**Work order:**
Only the pictures are to be left out; write out the rest of the data exactly.

**Source data:**
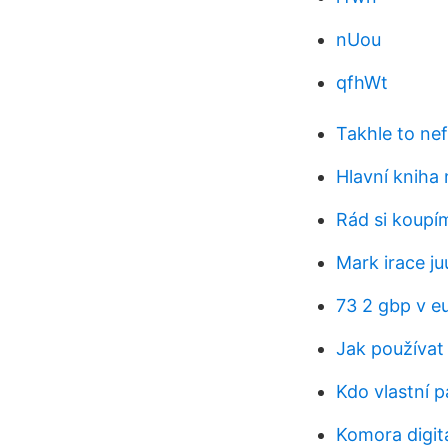
nUou
qfhWt
Takhle to ne
Hlavní kniha
Rád si koup
Mark irace ju
73 2 gbp v e
Jak používat
Kdo vlastní p
Komora digit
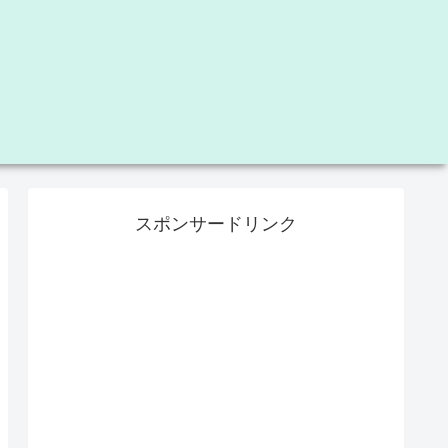
スポンサードリンク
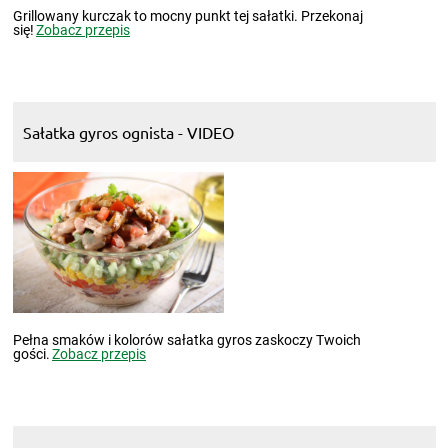
Grillowany kurczak to mocny punkt tej sałatki. Przekonaj
się!
Zobacz przepis
Sałatka gyros ognista - VIDEO
Pełna smaków i kolorów sałatka gyros zaskoczy Twoich
gości.
Zobacz przepis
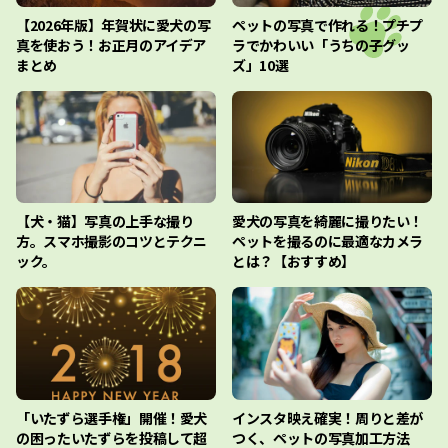
【2026年版】年賀状に愛犬の写
ペットの写真で作れる！プチプ
真を使おう！お正月のアイデア
ラでかわいい「うちの子グッ
まとめ
ズ」10選
【犬・猫】写真の上手な撮り
愛犬の写真を綺麗に撮りたい！
方。スマホ撮影のコツとテクニ
ペットを撮るのに最適なカメラ
ック。
とは？【おすすめ】
「いたずら選手権」開催！愛犬
インスタ映え確実！周りと差が
の困ったいたずらを投稿して超
つく、ペットの写真加工方法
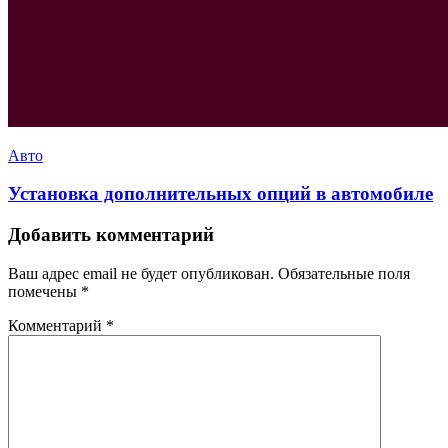
Авто
Установка дополнительных опций в автомобиле
Добавить комментарий
Ваш адрес email не будет опубликован.
Обязательные поля
помечены
*
Комментарий
*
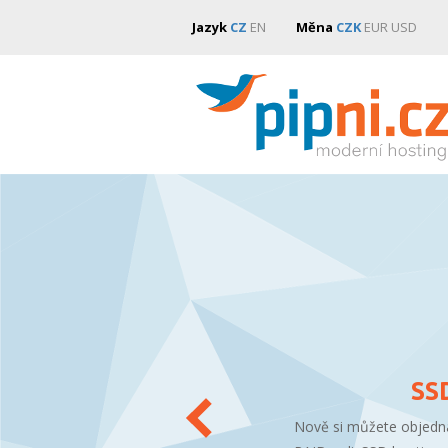
Jazyk
CZ
EN
Měna
CZK
EUR
USD
SS
Nově si můžete objedna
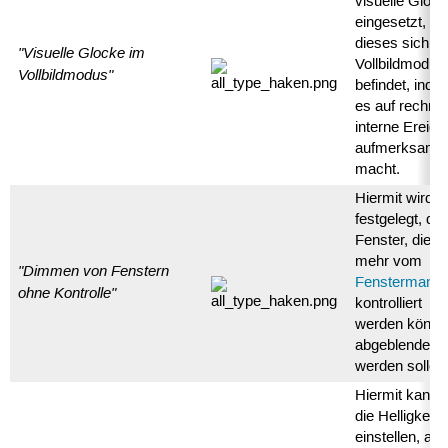
visuelle Gloc
eingesetzt, w
dieses sich i
"Visuelle Glocke im
Vollbildmodus
Vollbildmodus"
befindet, inde
es auf rechner
interne Ereign
aufmerksam
macht.
Hiermit wird
festgelegt, da
Fenster, die ni
mehr vom
"Dimmen von Fenstern
Fenstermanag
ohne Kontrolle"
kontrolliert
werden könne
abgeblendet
werden sollen
Hiermit kann
die Helligkeit
einstellen, auf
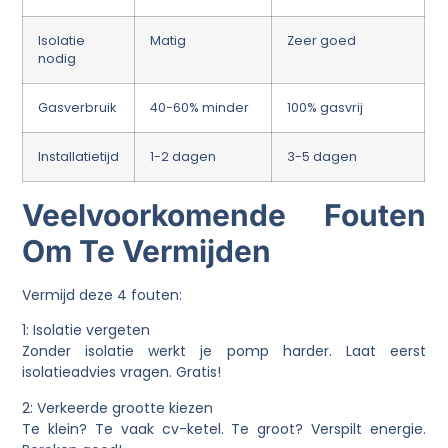
Isolatie
Matig
Zeer goed
nodig
Gasverbruik
40-60% minder
100% gasvrij
Installatietijd
1-2 dagen
3-5 dagen
Veelvoorkomende Fouten
Om Te Vermijden
Vermijd deze 4 fouten:
1: Isolatie vergeten
Zonder isolatie werkt je pomp harder. Laat eerst
isolatieadvies vragen. Gratis!
2: Verkeerde grootte kiezen
Te klein? Te vaak cv-ketel. Te groot? Verspilt energie.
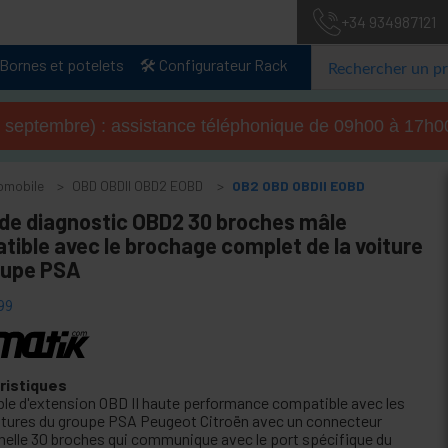
+34 934987121
Bornes et potelets
🛠️ Configurateur Rack
u 4 septembre) : assistance téléphonique de 09h00 à 17
tomobile
OBD OBDII OBD2 EOBD
OB2 OBD OBDII EOBD
 de diagnostic OBD2 30 broches mâle
ible avec le brochage complet de la voiture
oupe PSA
99
ristiques
ble d'extension OBD II haute performance compatible avec les
itures du groupe PSA Peugeot Citroën avec un connecteur
melle 30 broches qui communique avec le port spécifique du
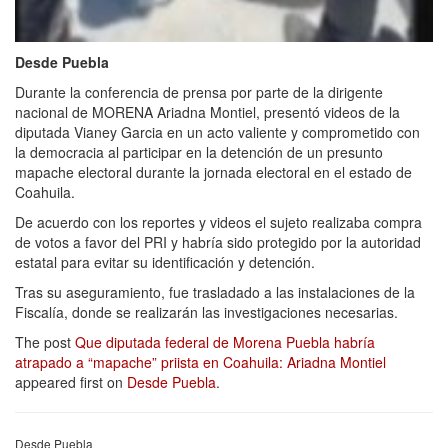
Desde Puebla
Durante la conferencia de prensa por parte de la dirigente
nacional de MORENA Ariadna Montiel, presentó videos de la
diputada Vianey Garcia en un acto valiente y comprometido con
la democracia al participar en la detención de un presunto
mapache electoral durante la jornada electoral en el estado de
Coahuila.
De acuerdo con los reportes y videos el sujeto realizaba compra
de votos a favor del PRI y habría sido protegido por la autoridad
estatal para evitar su identificación y detención.
Tras su aseguramiento, fue trasladado a las instalaciones de la
Fiscalía, donde se realizarán las investigaciones necesarias.
The post
Que diputada federal de Morena Puebla habría
atrapado a “mapache” priista en Coahuila: Ariadna Montiel
appeared first on
Desde Puebla
.
Desde Puebla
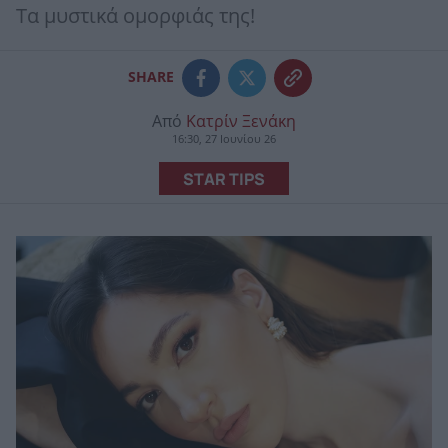
Τα μυστικά ομορφιάς της!
SHARE
Από
Κατρίν Ξενάκη
16:30, 27 Ιουνίου 26
STAR TIPS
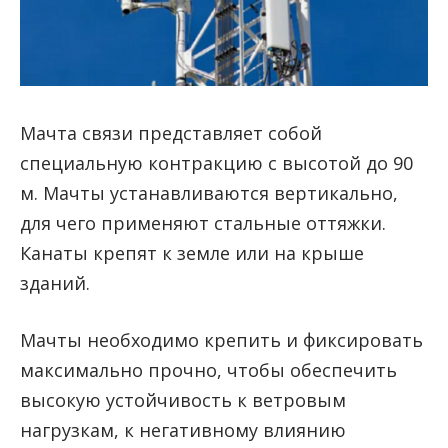
Мачта связи представляет собой
специальную контракцию с высотой до 90
м. Мачты устанавливаются вертикально,
для чего применяют стальные оттяжки.
Канаты крепят к земле или на крыше
зданий.
Мачты необходимо крепить и фиксировать
максимально прочно, чтобы обеспечить
высокую устойчивость к ветровым
нагрузкам, к негативному влиянию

**Result:**
nUou
qfhWt
Takhle to ne
Hlavní kniha
Rád si koup
Mark irace ju
73 2 gbp v e
Jak používat
Kdo vlastní p
Komora digit
スポンサードリンク
Grillowany kurczak to mocny punkt tej sałatki. Przekonaj
się!
Zobacz przepis
Sałatka gyros ognista - VIDEO
Pełna smaków i kolorów sałatka gyros zaskoczy Twoich
gości.
Zobacz przepis
【2026年版】年賀状に愛犬の写
ペットの写真で作れる！プチプ
真を使おう！お正月のアイデア
ラでかわいい「うちの子グッ
まとめ
ズ」10選
【犬・猫】写真の上手な撮り
愛犬の写真を綺麗に撮りたい！
方。スマホ撮影のコツとテクニ
ペットを撮るのに最適なカメラ
ック。
とは？【おすすめ】
「いたずら選手権」開催！愛犬
インスタ映え確実！周りと差が
の困ったいたずらを投稿して超
つく、ペットの写真加工方法
Авто
Установка дополнительных опций в автомобиле
Добавить комментарий
Ваш адрес email не будет опубликован.
Обязательные поля
помечены
*
Комментарий
*
Jazyk
CZ
EN
Měna
CZK
EUR
USD
SS
Nově si můžete objedna
visuelle Gloc
eingesetzt, w
dieses sich i
"Visuelle Glocke im
Vollbildmodus
Vollbildmodus"
befindet, inde
es auf rechner
interne Ereign
aufmerksam
macht.
Hiermit wird
festgelegt, da
Fenster, die ni
mehr vom
"Dimmen von Fenstern
Fenstermanag
ohne Kontrolle"
kontrolliert
werden könne
abgeblendet
werden sollen
Hiermit kann
die Helligkeit
einstellen, auf
Isolatie
Matig
Zeer goed
nodig
Gasverbruik
40-60% minder
100% gasvrij
Installatietijd
1-2 dagen
3-5 dagen
Veelvoorkomende Fouten
Om Te Vermijden
Vermijd deze 4 fouten:
1: Isolatie vergeten
Zonder isolatie werkt je pomp harder. Laat eerst
isolatieadvies vragen. Gratis!
2: Verkeerde grootte kiezen
Te klein? Te vaak cv-ketel. Te groot? Verspilt energie.
+34 934987121
Bornes et potelets
🛠️ Configurateur Rack
u 4 septembre) : assistance téléphonique de 09h00 à 17
tomobile
OBD OBDII OBD2 EOBD
OB2 OBD OBDII EOBD
 de diagnostic OBD2 30 broches mâle
ible avec le brochage complet de la voiture
oupe PSA
99
ristiques
ble d'extension OBD II haute performance compatible avec les
itures du groupe PSA Peugeot Citroën avec un connecteur
melle 30 broches qui communique avec le port spécifique du
Desde Puebla
Durante la conferencia de prensa por parte de la dirigente
nacional de MORENA Ariadna Montiel, presentó videos de la
diputada Vianey Garcia en un acto valiente y comprometido con
la democracia al participar en la detención de un presunto
mapache electoral durante la jornada electoral en el estado de
Coahuila.
De acuerdo con los reportes y videos el sujeto realizaba compra
de votos a favor del PRI y habría sido protegido por la autoridad
estatal para evitar su identificación y detención.
Tras su aseguramiento, fue trasladado a las instalaciones de la
Fiscalía, donde se realizarán las investigaciones necesarias.
The post
Que diputada federal de Morena Puebla habría
atrapado a “mapache” priista en Coahuila: Ariadna Montiel
appeared first on
Desde Puebla
.
Desde Puebla
Τα μυστικά ομορφιάς της!
SHARE
Από
Κατρίν Ξενάκη
16:30, 27 Ιουνίου 26
STAR TIPS
Мачта связи представляет собой
специальную контракцию с высотой до 90
м. Мачты устанавливаются вертикально,
для чего применяют стальные оттяжки.
Канаты крепят к земле или на крыше
зданий.
Мачты необходимо крепить и фиксировать
максимально прочно, чтобы обеспечить
высокую устойчивость к ветровым
нагрузкам, к негативному влиянию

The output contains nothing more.